Paul
Goble
Staunton, June 24 – Near the end of
the Soviet period, Russians protested against specific problems fearful that
raising political questions was too dangerous an enterprise; but in the back of
their minds, most of them had the idea that their preferred future was one like
that people in the West already had, with a full shelves in the stores and a
higher standard of living.
Now, after 20 years of Putin,
Russians are again protesting against a variety of specific problems, again
fearful of raising explicitly political issues; but, Dmitry Oreshkin says, they
no longer view the West as their preferred model but rather look back to the
Stalinist period – or at least to the image of it the Putin regime has promoted
(snob.ru/entry/178950/).
But that vision of Stalinism as an
alternative to the current system is just as much a challenge to that regime as
was the vision of the West as an alternative 35 years ago because it suggests,
the Russian commentator says, that the Russian people have concluded that their
rulers have once again led them into a blind ally and that they must find some
way out.
Many were struck, even shocked, by recent
polls showing that Russians now give Stalin the highest positive rating they
ever had and that “more than half of Russians consider the main characteristic
of the Soviet era too be the concern of the state for ordinary people,” Oreshin
continues.
But they shouldn’t have been: “Today,
Russian society is living through a period of a change of priorities which is
reflected in the nature of social protests. In place of political slogans of a
democratic direction are emerging specific demands connected with the environment,
labor and ethnic conflicts, and the low quality of services provided by the state.”

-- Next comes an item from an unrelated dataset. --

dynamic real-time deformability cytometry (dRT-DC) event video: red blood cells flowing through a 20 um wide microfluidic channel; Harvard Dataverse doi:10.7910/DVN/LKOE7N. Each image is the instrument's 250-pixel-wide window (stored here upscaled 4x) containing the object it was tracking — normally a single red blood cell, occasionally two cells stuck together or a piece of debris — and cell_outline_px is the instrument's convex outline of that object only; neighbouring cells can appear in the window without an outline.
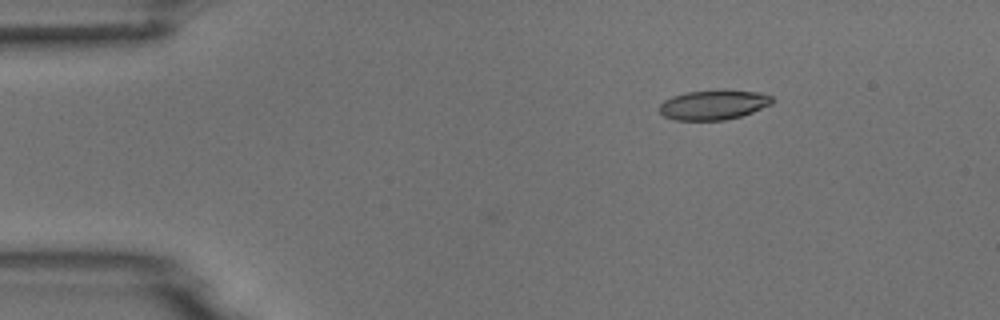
{"species": "common noctule bat (a hibernating species)", "species_latin": "Nyctalus noctula", "temperature_condition": "room temperature", "stored_images_in_passage": 4, "camera_frame_rate_fps": 3000, "um_per_image_px": 0.085, "animal": {"sex": "male", "body_mass_g": 18.8}, "frame": {"image": 1, "passage_image": 4, "time_ms": 3.667, "image_size_px": [1000, 320], "cell_outline_px": [[772, 104], [752, 112], [740, 116], [724, 120], [676, 120], [664, 116], [660, 112], [660, 104], [664, 100], [672, 96], [688, 92], [724, 88], [760, 92], [772, 96]], "centroid_in_image_um": [60.67, 8.88], "position_along_channel_um": 24.3, "area_um2": 19.83}}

Russians are edging their way toward
a new model for their country much as they did in the 1980s. At that time too, social
protest connected with environmental problems, for example, the death of the
Aral Sea or railway construction in the Caucasus was an indirect expression of
social-political protest.”
People then “simply did not risk
expressing political demands, although the request for an alternative model of
life existed; and it was obvious to all that this was the model of the Western
way of life.” But today that model has lost the status of a preferred “alternative”
both because of the work of Moscow TV in discrediting it and the greater
availability of goods and services.
Russians today “are angry not at the
absence of goods in the stores but at social injustice, corruption, the power
of the oligarchs, and the inability of local governments to organize their
regions and deal with their specific problems, including, for example, the disposal
of trash,” Oreshkin continues.
In this situation, he says, “people are
finding an illusory alternative in the form of the Soviet Union.” Moscow TV is
helping them in this regard by providing a gauzy picture of that past, and so “it
seems too people that under Stalin there were no national conflicts” and that social
equality existed, even if it was the equality of poverty.
“Nostalgia for the Soviet era is a
sign that the Putin model of populism and verticalism has reached a dead end.”
Most Russians haven’t yet recognized this explicitly, but their search for some
alternative shows that they already feel this – and want changes. Unfortunately,
what they want is very troubling indeed.
Many Russians clearly believe that
their government “must be still more vertical. They think that Putin isn’t a
bad guy, that he acts mostly in the correct way but isn’t tough enough.”
Therefore, they want him or someone else to act as Stalin did and end ethnic conflicts,
corruption, and inequality by force.
“Such notions are linked to the deficit of
education” in Russia and “also to the verticalist propaganda which has worked on
the minds of people over the course of the last 20 years. At the same time, it is partially the product
of the traditional system of values … which holds that Russia needs authoritarian
rule.”
Russians “sympathetic to the Soviet
era can take part in protests, for example, against the construction of trash
dumps, against air pollution, or against rising prices,” Oreshkin says. “But
the probability that they will go out into the streets with Stalin’s portraits
is minimal” and should not be expected.
Such people “live in an imaginary
world and in fact to do not believe that the return of Stalin is possible. For
them, Stalin is the genius of all times and peoples, a comforting image … they
can turn to in their free time.” But the fact that they have such an image is
an increasingly important factor in Russian political life.